The ld DR vehemently relied on the order of the ld AO. In response to this, the ld AR stated that the issue under dispute is covered by the decision of this tribunal in assessee’s own case for the Asst Years 2005-06 vide order dated 1.7.2015 and for Asst Year 2007-08 vide order dated 10.1.18. He stated that there was no conversion of stock in trade into investment and hence there is no question of assessing any business income.
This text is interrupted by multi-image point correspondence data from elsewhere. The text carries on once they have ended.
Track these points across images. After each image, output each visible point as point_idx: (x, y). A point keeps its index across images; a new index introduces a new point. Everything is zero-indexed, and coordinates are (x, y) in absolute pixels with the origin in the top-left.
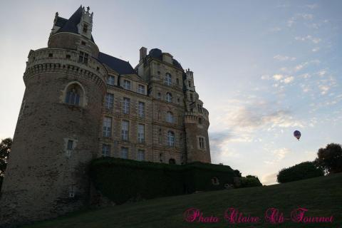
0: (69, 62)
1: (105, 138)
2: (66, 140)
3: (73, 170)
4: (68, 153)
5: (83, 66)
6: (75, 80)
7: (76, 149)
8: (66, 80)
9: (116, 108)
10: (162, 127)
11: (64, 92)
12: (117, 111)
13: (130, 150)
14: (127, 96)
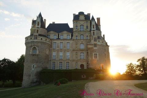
0: (31, 40)
1: (53, 60)
2: (32, 65)
3: (35, 74)
4: (33, 69)
5: (36, 40)
6: (34, 46)
7: (35, 68)
8: (31, 46)
9: (57, 48)
10: (77, 51)
11: (31, 50)
12: (58, 49)
13: (63, 63)
14: (62, 42)
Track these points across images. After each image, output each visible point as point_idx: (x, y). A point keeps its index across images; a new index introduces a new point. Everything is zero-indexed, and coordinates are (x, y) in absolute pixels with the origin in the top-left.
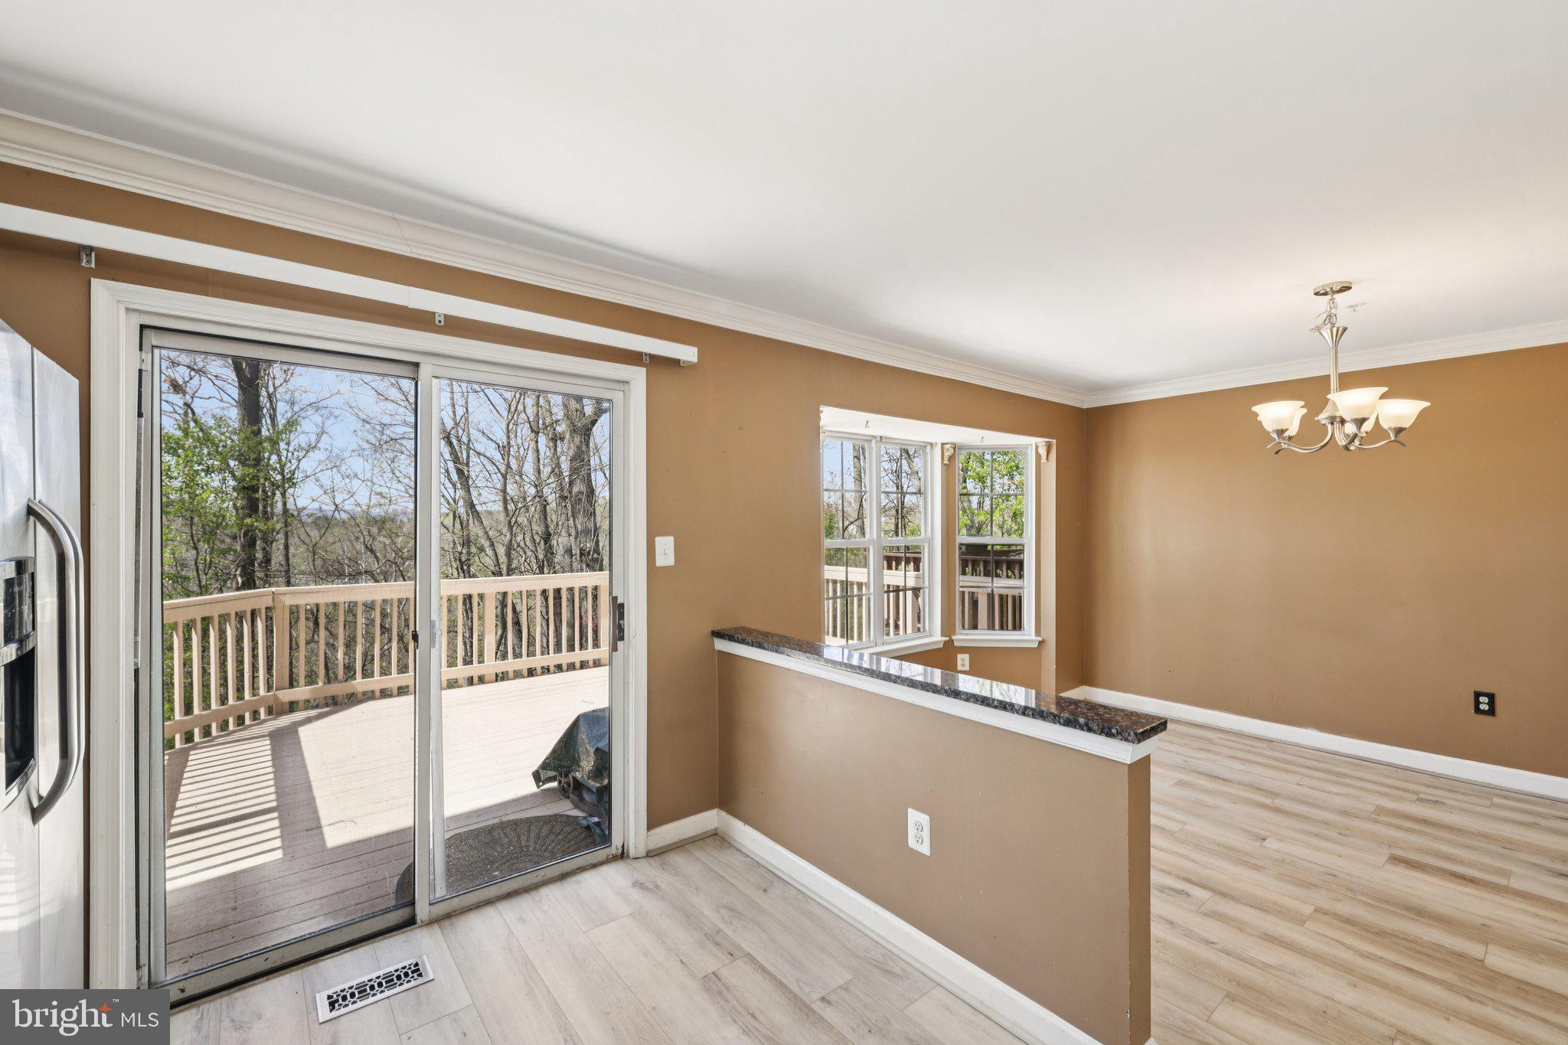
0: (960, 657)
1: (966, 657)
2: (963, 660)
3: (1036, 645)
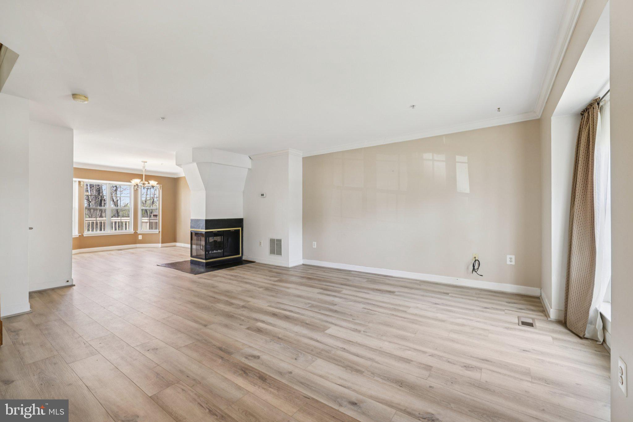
0: (139, 236)
1: (141, 236)
2: (140, 237)
3: (158, 233)
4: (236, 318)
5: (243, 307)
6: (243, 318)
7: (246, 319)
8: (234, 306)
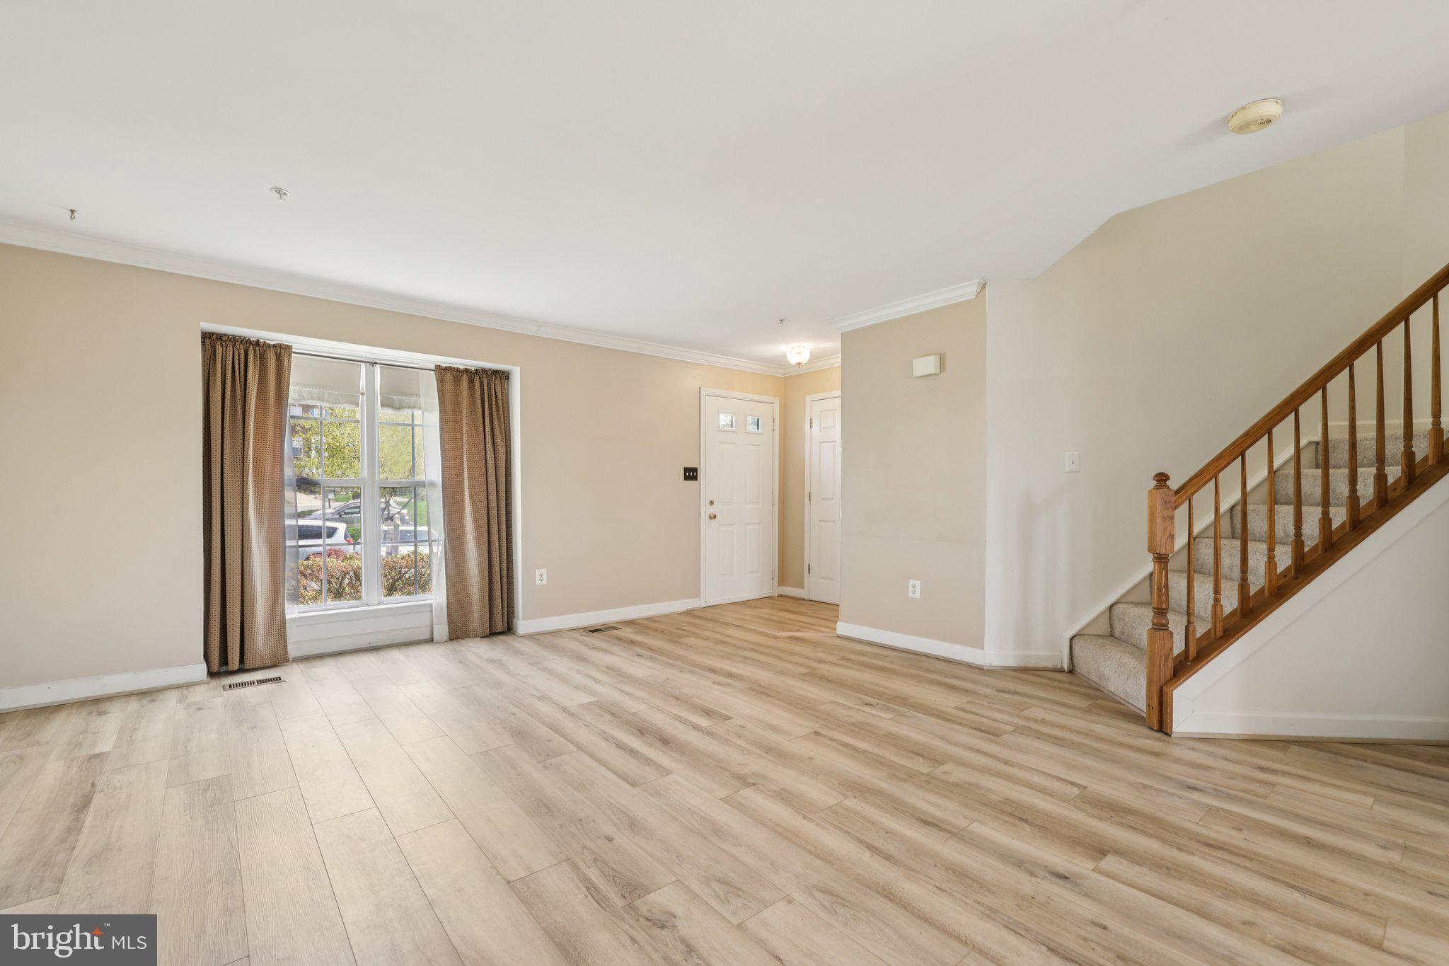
4: (757, 744)
5: (744, 781)
6: (740, 742)
7: (732, 739)
8: (774, 787)
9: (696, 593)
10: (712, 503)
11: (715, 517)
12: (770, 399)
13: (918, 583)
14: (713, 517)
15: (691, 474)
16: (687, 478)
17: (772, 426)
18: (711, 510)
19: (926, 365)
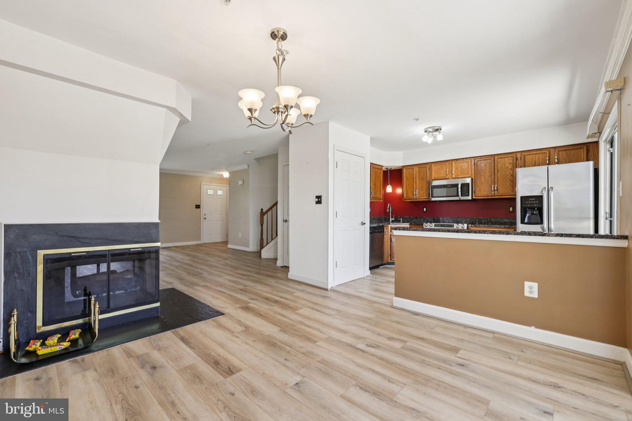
9: (200, 240)
10: (205, 215)
11: (206, 219)
12: (226, 185)
13: (240, 234)
14: (205, 219)
15: (198, 207)
16: (196, 208)
17: (226, 192)
18: (204, 217)
19: (240, 182)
We have heard the rival submissions. It is not in dispute that the assessee during the year under appeal was having only investment portfolio in its balance sheet. The assessee has been consistently showing these shares and mutual funds under Investments in its balance sheet. We find that the issue under dispute is covered in M/s Nupur Carpets Pvt. Ltd. A.Yr.2006-07 favour of the assessee in Asst Year 2005-06 in dated 1.7.2015 wherein it was held that:- “We have gone through the ledger accounts of the assessee for the assessment year 2005-06 under consideration and noticed separate ledger accounts in respect of conversion of stock-in-trade into investment. By converting the stock-in-trade into investment, it does not alter the character, nature and intention of that particular transaction especially in the context of capital gain versus business income. By bringing in stock-in-trade under the head investment the assessee could reduce the tax incidence considerably. The activity of ‘trading in shares’ carried out separately in the assessment year 2004-05 and again brought forward to be continued in the next assessment year i.e. 2005-06 under the head ‘investment’ is to be considered as trading activity only. Subsequent conversion and treatment given in the books of accounts do not alter the character of commercial transaction. Accordingly, the profit that has been attributable to this trading activity corresponding to conversion of stock-in-trade into investment is to be treated as ‘business income’ and accordingly to be taxed. In view of the above findings of Ld. CIT(A) that the income from investment is to be taken as ‘capital gains’ and conversion of stock-in-trade into investment is to be taken as ‘trading income’, which is based on facts of the case and need no disturbance. Accordingly, we confirm the findings of Ld. CIT(A).”
Respectfully following the same, we hold that the profit on sale of shares and mutual funds could be assessed only as capital gains (LTCG and STCG) depending upon the period of holding. Accordingly the grounds raised by the revenue are dismissed.
In the result, the appeal of the revenue is dismissed.